• **What this exercise asks**:
- a) In the article about Mexico and the B.C. Labour Relations Board, what was the vote count when the Mission farm workers voted on union certification in August 2008?
- b) Give the lines from the start of the rows up to and including the line with "２．日 時 ： 2021年9月16（木）15:00 ～ 17:00" as a JSON list of strings, one string per line, with blank lines omitted. Leave the pictures out.

═════ Excerpt provided

The province's Labour Relations Board last year found Mexican officials improperly interfered in farm workers' union business.

Mexico took the matter to court, arguing it has state immunity and the board acted outside its jurisdiction. A B.C. Supreme Court judge disagreed, ruling the board was entitled to determine whether Mexico interfered in a de-certification vote.

The appeal court concurred in a unanimous ruling posted to its website.

"I am not persuaded that the act of state doctrine has any application to the facts of this case. The board did no more than examine Mexico's conduct for the purpose of exercising its remedial powers under the law of British Columbia, in respect of the rights of the employees, the union and the employer in British Columbia," Justice David Harris wrote.

"… The board was doing no more than vindicating the rights of persons in British Columbia. I do not see that the act of state doctrine, however articulated, has any application to the case before us."

Seasonal workers at a Mission, B.C., farm voted 36-35 in favour of union certification in August, 2008. They joined the United Food and Commercial Workers International Union, Local 1518.

In March, 2011, an anonymous fax was sent to one of the union's national representatives. It was a copy of a document in a worker's file in Mexico. It said the worker would not be permitted to return to Canada for another season because he had been involved in union activities.

One month later, a different worker submitted an application to the board to de-certify the union. The day before the de-certification vote, the union filed a complaint with the LRB accusing Mexico of interference. The vote was held and the results were sealed.

The union told the board that Mexican officials had interfered in violation of the Labour Relations Code. Three former Vancouver consulate employees told the board that senior officials held strong anti-union views.

The board found that the interference would make the farm workers unlikely to express their "true wishes" in the vote.

A lawyer representing the Mexican government told the appeal court the board had assumed jurisdiction over Mexico, an assertion that was rejected.

"I do not agree that the board exercised jurisdiction over Mexico when it considered whether Mexico's conduct amounted to improper interference with the employees of the union for the purpose of exercising its discretion to refuse to cancel the union's certification," said the judgment delivered late last week.

Jason Mann, a union spokesman, said in an interview that the seasonal workers at the farm – Sidhu & Sons Nursery Ltd. – are still in the union. He referred further questions to the union's lawyers.

Brett Matthews, the lawyer who represented the union at the board, said the ruling might have greater implications for international law than labour law.

Mr. Matthews said Mexican officials appeared to be concerned Canadian businesses would look for seasonal workers elsewhere.

"…The fear from the consulate – at least this is what the consular employees were telling us – is that employers will say, 'These guys are too much trouble. We're going to go to Guatemala, or Honduras, or one of these other places where they're not going to join unions.'"

A spokeswoman for Mexico's Vancouver consulate wrote in a statement that the country respects labour rights and promotes their observance domestically and internationally.

"This includes the worker's right to freely decide if he or she will join a union," she wrote.

The spokeswoman added that Mexican consulates in Canada help the almost 20,000 Mexicans in the seasonal agricultural worker program every year.

══════════
═════ Available data

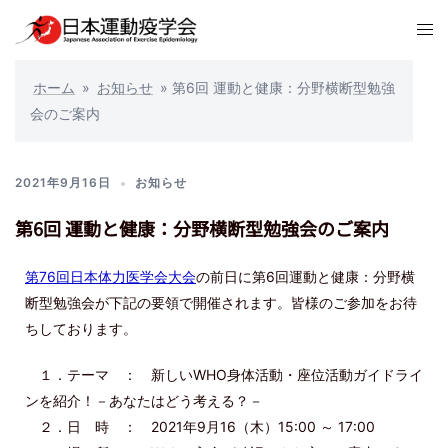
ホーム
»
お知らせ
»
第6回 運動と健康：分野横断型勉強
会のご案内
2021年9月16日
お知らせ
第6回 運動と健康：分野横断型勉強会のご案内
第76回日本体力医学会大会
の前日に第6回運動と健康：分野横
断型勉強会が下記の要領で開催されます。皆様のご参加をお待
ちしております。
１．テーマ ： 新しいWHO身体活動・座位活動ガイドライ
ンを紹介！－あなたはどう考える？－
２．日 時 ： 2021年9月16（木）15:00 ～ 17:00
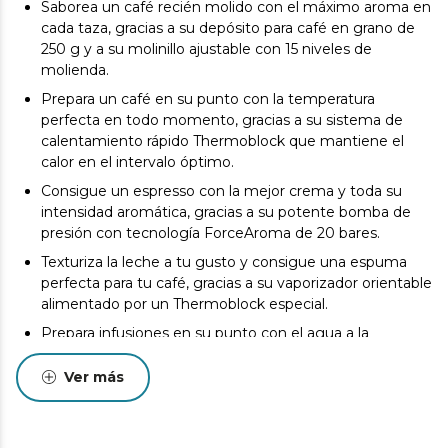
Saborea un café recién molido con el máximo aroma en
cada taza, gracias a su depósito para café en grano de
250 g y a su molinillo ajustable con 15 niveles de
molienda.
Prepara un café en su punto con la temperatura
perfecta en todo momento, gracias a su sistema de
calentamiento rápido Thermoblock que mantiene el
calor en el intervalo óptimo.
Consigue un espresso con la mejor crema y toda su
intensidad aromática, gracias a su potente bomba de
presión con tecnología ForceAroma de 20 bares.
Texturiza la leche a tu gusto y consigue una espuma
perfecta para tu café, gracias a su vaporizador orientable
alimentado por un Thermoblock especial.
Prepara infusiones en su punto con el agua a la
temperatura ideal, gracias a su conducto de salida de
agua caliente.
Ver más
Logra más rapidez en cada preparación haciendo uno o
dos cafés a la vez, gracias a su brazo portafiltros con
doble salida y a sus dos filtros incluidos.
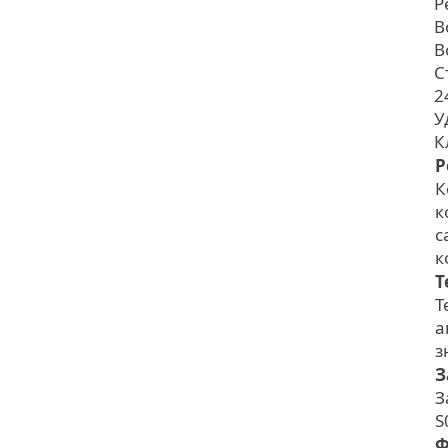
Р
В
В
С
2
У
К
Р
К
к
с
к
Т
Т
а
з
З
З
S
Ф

══════════

• **Answers in order**:
- a) 36-35 in favor of union certification.

- b)
[
  "ホーム",
  "»",
  "お知らせ",
  "»",
  "第6回 運動と健康：分野横断型勉強",
  "会のご案内",
  "2021年9月16日",
  "お知らせ",
  "第6回 運動と健康：分野横断型勉強会のご案内",
  "第76回日本体力医学会大会",
  "の前日に第6回運動と健康：分野横",
  "断型勉強会が下記の要領で開催されます。皆様のご参加をお待",
  "ちしております。",
  "１．テーマ ： 新しいWHO身体活動・座位活動ガイドライ",
  "ンを紹介！－あなたはどう考える？－",
  "２．日 時 ： 2021年9月16（木）15:00 ～ 17:00"
]